OREANDA-NEWS. Fitch Ratings has taken various rating actions on 7,771 classes from 784 U. S. Prime Jumbo RMBS transactions collateralized with mortgage loans originated prior to 2009. Fitch affirmed the ratings for 88% of the classes reviewed, upgraded 4%, and downgraded 8%. Six classes were placed on Rating Watch Negative, and 20 classes were marked paid-in-full.

A spreadsheet detailing Fitch's rating actions can be found at 'www. fitchratings. com' by performing a title search for 'U. S. Legacy Prime Jumbo Rating Actions for Sept. 19, 2016'.

KEY RATING DRIVERS

The rating actions reflect the generally stable collateral performance of the sector. The average 60+ delinquency rate for the sector has declined to 8.5% from 9.1% one year prior, and a peak of 12.5% in 2012. The performance has been driven by steady home price growth, declining unemployment, and positive selection among remaining borrowers. While the aggregate mortgage loan performance has been stable to slightly positive, the performance has varied by loan term. The performance of 30-year loans has generally improved over the last several years, driven by steady home price growth, declining unemployment, and positive selection among remaining borrowers. In contrast, the performance of 15-year loans has deteriorated over the last several years due to the adverse selection among the few borrowers remaining in the pools.

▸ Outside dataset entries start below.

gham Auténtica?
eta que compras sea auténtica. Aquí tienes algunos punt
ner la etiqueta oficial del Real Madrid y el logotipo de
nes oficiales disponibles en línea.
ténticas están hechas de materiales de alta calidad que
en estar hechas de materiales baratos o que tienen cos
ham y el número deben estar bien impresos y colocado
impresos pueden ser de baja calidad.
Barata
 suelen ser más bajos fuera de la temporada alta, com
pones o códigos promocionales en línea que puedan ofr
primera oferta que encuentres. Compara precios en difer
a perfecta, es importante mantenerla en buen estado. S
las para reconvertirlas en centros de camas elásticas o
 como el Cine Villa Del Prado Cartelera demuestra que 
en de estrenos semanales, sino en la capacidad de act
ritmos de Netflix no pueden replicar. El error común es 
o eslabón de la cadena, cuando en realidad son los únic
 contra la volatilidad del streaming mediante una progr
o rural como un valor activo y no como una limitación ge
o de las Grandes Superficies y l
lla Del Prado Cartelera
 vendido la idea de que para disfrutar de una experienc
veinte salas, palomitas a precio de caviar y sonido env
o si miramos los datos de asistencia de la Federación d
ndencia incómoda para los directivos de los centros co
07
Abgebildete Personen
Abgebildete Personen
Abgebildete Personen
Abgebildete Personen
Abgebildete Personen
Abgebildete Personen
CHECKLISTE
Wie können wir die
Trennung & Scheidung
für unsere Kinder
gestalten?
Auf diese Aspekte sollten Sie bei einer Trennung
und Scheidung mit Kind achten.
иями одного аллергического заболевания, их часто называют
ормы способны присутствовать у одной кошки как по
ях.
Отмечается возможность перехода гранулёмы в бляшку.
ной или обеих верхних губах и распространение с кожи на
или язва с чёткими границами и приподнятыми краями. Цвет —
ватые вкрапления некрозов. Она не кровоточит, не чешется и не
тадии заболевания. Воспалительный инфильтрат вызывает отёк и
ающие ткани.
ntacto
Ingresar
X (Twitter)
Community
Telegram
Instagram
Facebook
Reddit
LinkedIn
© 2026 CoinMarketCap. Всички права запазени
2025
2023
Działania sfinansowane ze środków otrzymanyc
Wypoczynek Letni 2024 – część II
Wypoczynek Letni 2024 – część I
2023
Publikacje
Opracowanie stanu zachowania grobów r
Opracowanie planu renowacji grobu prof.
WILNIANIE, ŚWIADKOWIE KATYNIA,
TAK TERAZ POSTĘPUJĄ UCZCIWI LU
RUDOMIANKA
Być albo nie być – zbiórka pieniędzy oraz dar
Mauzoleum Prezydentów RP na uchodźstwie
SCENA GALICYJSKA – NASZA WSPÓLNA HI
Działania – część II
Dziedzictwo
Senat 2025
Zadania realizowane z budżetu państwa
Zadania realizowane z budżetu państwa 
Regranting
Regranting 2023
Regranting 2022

The upgrades reflect an improvement in the relationship of credit enhancement to expected pool loss. Classes upgraded to 'AAsf' and 'AAAsf' are expected to be paid in full within the next 24 months.

Half of the classes downgraded were previously rated 'Bsf' or lower. Downgrades of classes rated 'CCCsf' or lower reflect a greater imminence of default or a recently observed default. Nearly all of the downgrades of investment-grade classes were one rating category in magnitude. The most common driver of investment-grade downgrades was collateral pools with low remaining loan counts. Per its published criteria for legacy RMBS transactions that lack structural mitigants, Fitch implements rating caps wherein minimum loan count thresholds must be met at each rating category. Transactions issued post-crisis generally include structural mitigants expected to prevent negative rating pressure as the remaining loan count declines.

Three classes from GSR Mortgage Loan Trust 2004-12 that are currently rated 'BBsf' were placed on Rating Watch Negative due to a revision to the third-party cash flow model Fitch uses to analyse the transaction, which is provided by Intex Solutions, Inc. The model revision relates to the cross-collateralization between bond groups 2 and 3. This transaction's cross-collateralization structure is uncommon and differs from the typical legacy prime jumbo structure, including structures from the same issuer as the transaction in question. The prior version of the cash flow model assumed standard cross-collateralization between bond groups 2 and 3, and the revised model correctly assumes more limited cross collateralization. As a result, the ratings of the group 2 senior notes, which are under-collateralized, are expected to be downgraded from 'BBsf' to a rating below 'Bsf'. The ratings of these three classes will be resolved in the coming weeks.

Approximately 3% of all classes reviewed had their ratings withdrawn immediately following the rating action. The majority were rated 'Dsf' with no remaining balance and no projected recoveries. A small number of classes were withdrawn due to weighted average loan counts of 10 or fewer.

RATING SENSITIVITIES

Fitch's analysis includes rating stress scenarios from 'CCCsf' to 'AAAsf'. The 'CCCsf' scenario is intended to be the most-likely base-case scenario. Rating scenarios above 'CCCsf' are increasingly more stressful and less likely to occur. Although many variables are adjusted in the stress scenarios, the primary driver of the loss scenarios is the home price forecast assumption. In the 'Bsf' scenario, Fitch assumes home prices decline 10% below their long-term sustainable level. The home price decline assumption is increased by 5% at each higher rating category up to a 35% decline in the 'AAAsf' scenario.

In addition to increasing mortgage pool losses at each rating category to reflect increasingly stressful economic scenarios, Fitch analyzes various loss-timing, prepayment, loan modification, servicer advancing, and interest rate scenarios as part of the cash flow analysis. Each class is analyzed with 43 different combinations of loss, prepayment and interest rate projections.

Classes currently rated below 'Bsf' are at-risk to default at some point in the future. As default becomes more imminent, bonds currently rated 'CCCsf' and 'CCsf' will migrate towards 'Csf' and eventually 'Dsf'.

The ratings of bonds currently rated 'Bsf' or higher will be sensitive to future mortgage borrower behavior, which historically has been strongly correlated with home price movements. Despite recent positive trends, Fitch currently expects home prices to decline in some regions before reaching a sustainable level. While Fitch's ratings reflect this home price view, the ratings of outstanding classes may be subject to revision to the extent actual home price and mortgage performance trends differ from those currently projected by Fitch.

USE OF THIRD-PARTY DUE DILIGENCE PURSUANT TO SEC RULE 17G-10

No third party due diligence was provided or reviewed in relation to this rating action.